Manufacturing-led economy shows signs of continued, steady growth

Posted on 3 Dec 2014 by Callum Bentley

The UK economy is continuing on a healthy trajectory with the rate of growth stable in the three months to November, according to the CBI’s latest Growth Indicator, out today.

Expectations for growth are not as strong as earlier in the year but are well above their long-run average.

The survey of 742 businesses brings together economic-activity survey data from a range of business sectors. It shows slightly stronger growth in manufacturing, with output up in 15 of the 18 sub-sectors, and growth in consumer & business professional services. That offsets slowing growth in retailing. The resulting overall balance of +20% is little changed from October’s survey balance of +19%.

Businesses’ expectations are proving resilient. The balance of +26% for the next three months is virtually unchanged from +25% in October and +27% in September. But this represents a scaling back of expectations compared with earlier in the year. For example, the balance was +42% in April (the year’s highest) and +38% in August.

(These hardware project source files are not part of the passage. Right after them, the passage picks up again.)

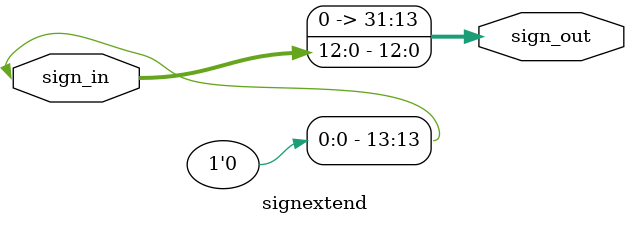
<source format=v>


`timescale 1 ns / 1 ps

module signextend(

input [13:0] sign_in,
output [31:0] sign_out
  );

generate
genvar i;
for (i=14; i<32; i=i+1) begin
    assign sign_out[i] = sign_in[13];
end
endgenerate

assign sign_out[15:0] = sign_in[13:0];

endmodule

</source>
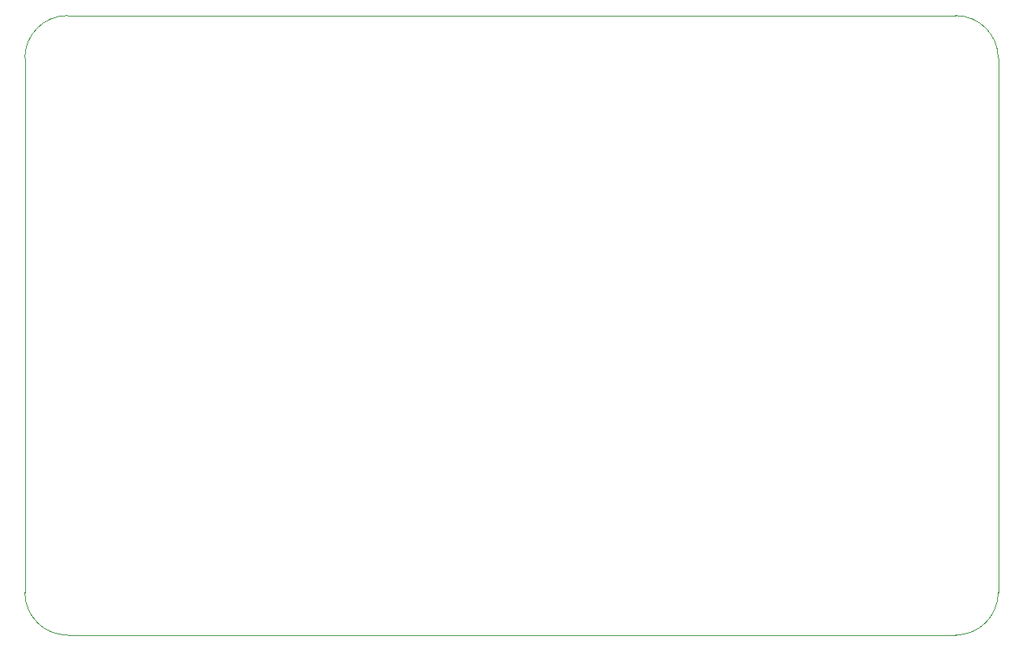
<source format=gbr>
%TF.GenerationSoftware,KiCad,Pcbnew,(6.0.1)*%
%TF.CreationDate,2022-01-30T09:16:28+01:00*%
%TF.ProjectId,board_shakercontrol,626f6172-645f-4736-9861-6b6572636f6e,rev?*%
%TF.SameCoordinates,Original*%
%TF.FileFunction,Profile,NP*%
%FSLAX46Y46*%
G04 Gerber Fmt 4.6, Leading zero omitted, Abs format (unit mm)*
G04 Created by KiCad (PCBNEW (6.0.1)) date 2022-01-30 09:16:28*
%MOMM*%
%LPD*%
G01*
G04 APERTURE LIST*
%TA.AperFunction,Profile*%
%ADD10C,0.100000*%
%TD*%
G04 APERTURE END LIST*
D10*
X48768000Y-98044000D02*
X48768000Y-40640000D01*
X148844000Y-36068000D02*
X53340000Y-36068000D01*
X148844000Y-102616000D02*
G75*
G03*
X153416000Y-98044000I-1J4572001D01*
G01*
X48768000Y-98044000D02*
G75*
G03*
X53340000Y-102616000I4572001J1D01*
G01*
X53340000Y-102616000D02*
X148844000Y-102616000D01*
X53340000Y-36068000D02*
G75*
G03*
X48768000Y-40640000I1J-4572001D01*
G01*
X153416000Y-98044000D02*
X153416000Y-40640000D01*
X153416000Y-40640000D02*
G75*
G03*
X148844000Y-36068000I-4572001J-1D01*
G01*
M02*

</source>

Rain Newton-Smith, CBI Director of Economics, said: “This shows a continuing story of solid growth.

“Previously pent-up demand delivered a strong boost to growth during the first half of the year but this effect may be fading. The UK is continuing to expand on a healthy trajectory, returning now to steadier and more sustainable growth rates.

“Domestic political uncertainty is an issue for businesses but the global backdrop is a greater concern. The Eurozone is weak, with a real risk of deflation, growth in emerging markets has slowed and geo-political tensions in the Middle East and Ukraine are the biggest threats to confidence.”